In the media whirlwind that ensued, a director miles away in New York decided to bring the story to the stage. Moises Kaufman sent the members of his Tectonic Theatre Project to Laramie, Wyoming, six times during the aftermath of the killing, where – in an effort that rivalled that of the country’s top tier press – they conducted more than 200 interviews with the bewildered townspeople.
The result was The Laramie Project, one of the most performed pieces of verbatim theatre in the past decade. Eric Ng, whose Looking Glass Productions brings Laramie to our stages this fortnight, explains the play’s interest lies less in the young man and his killing than in the reaction of Laramie’s 26,000 residents to their sudden public exposure and demonisation. So, while intolerance of homosexuality in America’s backwaters is the obvious issue (it should be noted that an argument survives that the crime was robbery-driven and had nothing to do with Shepard’s sexual orientation), the focus is the small-town community.
The non-fiction script, which is played out in dramatic “moments” instead of chronologically ordered scenes, demands a handful of cast members to take on eight roles each.
Ng explains what drew him to such a grim and complex piece of theatre. “You take a look at the script and you realise you couldn’t write something like this.

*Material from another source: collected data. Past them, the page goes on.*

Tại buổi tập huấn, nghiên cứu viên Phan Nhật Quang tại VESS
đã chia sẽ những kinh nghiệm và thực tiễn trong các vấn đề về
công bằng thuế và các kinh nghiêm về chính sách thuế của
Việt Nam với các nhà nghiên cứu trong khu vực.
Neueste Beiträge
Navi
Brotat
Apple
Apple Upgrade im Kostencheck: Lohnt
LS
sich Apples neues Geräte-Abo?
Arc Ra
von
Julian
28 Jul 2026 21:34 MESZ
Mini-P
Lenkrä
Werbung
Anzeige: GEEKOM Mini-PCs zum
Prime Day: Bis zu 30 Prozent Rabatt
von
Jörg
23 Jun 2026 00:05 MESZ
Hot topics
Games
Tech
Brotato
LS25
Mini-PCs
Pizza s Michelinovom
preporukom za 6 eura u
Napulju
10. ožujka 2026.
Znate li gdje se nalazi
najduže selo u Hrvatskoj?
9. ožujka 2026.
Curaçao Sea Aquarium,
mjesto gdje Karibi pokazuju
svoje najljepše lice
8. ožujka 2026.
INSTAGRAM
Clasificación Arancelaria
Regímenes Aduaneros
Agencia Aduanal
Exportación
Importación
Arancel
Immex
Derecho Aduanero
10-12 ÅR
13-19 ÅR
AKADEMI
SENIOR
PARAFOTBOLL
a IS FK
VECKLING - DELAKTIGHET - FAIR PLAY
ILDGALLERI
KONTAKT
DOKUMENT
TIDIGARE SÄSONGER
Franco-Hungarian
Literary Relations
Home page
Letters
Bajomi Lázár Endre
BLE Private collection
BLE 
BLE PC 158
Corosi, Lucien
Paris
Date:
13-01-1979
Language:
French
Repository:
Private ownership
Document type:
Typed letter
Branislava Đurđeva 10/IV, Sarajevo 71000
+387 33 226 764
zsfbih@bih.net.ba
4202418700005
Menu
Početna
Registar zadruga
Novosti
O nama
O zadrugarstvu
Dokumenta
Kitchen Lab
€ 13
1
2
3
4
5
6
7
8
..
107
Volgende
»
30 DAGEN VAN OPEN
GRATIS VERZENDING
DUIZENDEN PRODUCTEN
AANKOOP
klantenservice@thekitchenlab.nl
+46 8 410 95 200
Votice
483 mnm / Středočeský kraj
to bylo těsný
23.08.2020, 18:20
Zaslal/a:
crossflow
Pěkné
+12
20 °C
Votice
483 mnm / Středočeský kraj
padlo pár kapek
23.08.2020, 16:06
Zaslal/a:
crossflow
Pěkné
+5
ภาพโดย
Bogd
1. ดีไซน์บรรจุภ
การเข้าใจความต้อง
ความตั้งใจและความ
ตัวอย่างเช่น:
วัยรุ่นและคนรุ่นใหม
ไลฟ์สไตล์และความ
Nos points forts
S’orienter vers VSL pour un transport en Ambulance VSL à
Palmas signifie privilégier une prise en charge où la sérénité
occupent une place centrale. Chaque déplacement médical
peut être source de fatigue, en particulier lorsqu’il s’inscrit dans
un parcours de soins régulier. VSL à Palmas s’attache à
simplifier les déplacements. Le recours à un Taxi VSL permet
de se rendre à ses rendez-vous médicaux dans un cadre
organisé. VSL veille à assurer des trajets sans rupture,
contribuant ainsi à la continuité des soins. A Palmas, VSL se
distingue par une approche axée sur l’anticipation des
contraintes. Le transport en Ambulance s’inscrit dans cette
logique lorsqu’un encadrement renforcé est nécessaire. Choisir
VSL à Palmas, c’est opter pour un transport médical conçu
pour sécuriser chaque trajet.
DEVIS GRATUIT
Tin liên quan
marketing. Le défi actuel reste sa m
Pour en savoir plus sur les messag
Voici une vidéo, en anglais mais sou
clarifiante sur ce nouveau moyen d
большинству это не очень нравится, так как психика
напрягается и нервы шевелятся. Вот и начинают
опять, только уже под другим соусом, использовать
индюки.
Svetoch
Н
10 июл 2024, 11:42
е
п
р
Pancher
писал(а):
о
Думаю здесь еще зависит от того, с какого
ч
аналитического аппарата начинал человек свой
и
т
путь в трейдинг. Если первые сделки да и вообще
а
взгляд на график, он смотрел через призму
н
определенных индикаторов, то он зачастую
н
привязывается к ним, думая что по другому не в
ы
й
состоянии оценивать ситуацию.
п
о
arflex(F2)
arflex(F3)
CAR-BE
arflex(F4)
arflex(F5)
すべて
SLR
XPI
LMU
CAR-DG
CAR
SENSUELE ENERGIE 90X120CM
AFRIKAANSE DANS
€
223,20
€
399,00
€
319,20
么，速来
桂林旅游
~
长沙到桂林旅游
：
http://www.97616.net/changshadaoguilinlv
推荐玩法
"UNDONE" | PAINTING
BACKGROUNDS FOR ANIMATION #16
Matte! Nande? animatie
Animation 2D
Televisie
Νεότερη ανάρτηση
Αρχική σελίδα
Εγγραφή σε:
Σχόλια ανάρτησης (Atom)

This has to be real and the fact that it is, and that these are people’s own words [being spoken], is the really amazing part of the show.”
Laramie’s cultural resonance isn’t about to fade. Last year, the Tectonic Theatre Project conducted a second round of interviews in the town, including one with Aaron McKinney, one of Shepard’s killers currently serving a double life sentence. The epilogue will be premiered simultaneously in theatres across the US on October 12. The murder also spurred a 10-year campaign to push the Hate Crime Preventions Act through the US Senate, which in July finally approved the legislation that extends federal hate-crime law to cover attacks based on sexual orientation and gender identity.
The play represents a return to Looking Glass Productions’ roots in black box theatre, which started with Ng’s acclaimed version of Martin McDonagh’s The Pillowman last spring and stalled with a less able production of McDonagh’s The Lieutenant of Inishmore in February. If he succeeds, Ng will be another in a long line of directors to carry on the legacy of a young man whose life was cut short by bigotry.